Required work ▸
Rewrite the text lines of the data below as a JSON list of strings, one string per line and no blank lines. Leave the pictures out of the answer.

Provided records ▸
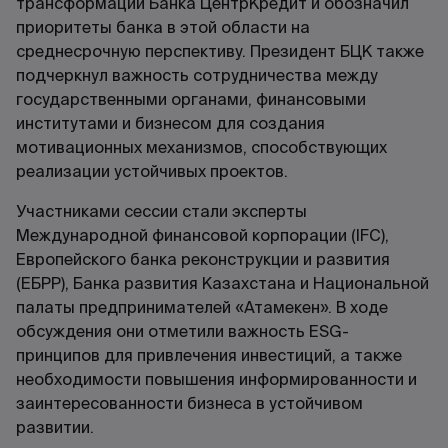
трансформации Банка ЦентрКредит и обозначил
приоритеты банка в этой области на
среднесрочную перспективу. Президент БЦК также
подчеркнул важность сотрудничества между
государственными органами, финансовыми
институтами и бизнесом для создания
мотивационных механизмов, способствующих
реализации устойчивых проектов.
Участниками сессии стали эксперты
Международной финансовой корпорации (IFC),
Европейского банка реконструкции и развития
(ЕБРР), Банка развития Казахстана и Национальной
палаты предпринимателей «Атамекен». В ходе
обсуждения они отметили важность ESG-
принципов для привлечения инвестиций, а также
необходимости повышения информированности и
заинтересованности бизнеса в устойчивом
развитии.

Written reply ▸
[
  "трансформации Банка ЦентрКредит и обозначил",
  "приоритеты банка в этой области на",
  "среднесрочную перспективу. Президент БЦК также",
  "подчеркнул важность сотрудничества между",
  "государственными органами, финансовыми",
  "институтами и бизнесом для создания",
  "мотивационных механизмов, способствующих",
  "реализации устойчивых проектов.",
  "Участниками сессии стали эксперты",
  "Международной финансовой корпорации (IFC),",
  "Европейского банка реконструкции и развития",
  "(ЕБРР), Банка развития Казахстана и Национальной",
  "палаты предпринимателей «Атамекен». В ходе",
  "обсуждения они отметили важность ESG-",
  "принципов для привлечения инвестиций, а также",
  "необходимости повышения информированности и",
  "заинтересованности бизнеса в устойчивом",
  "развитии."
]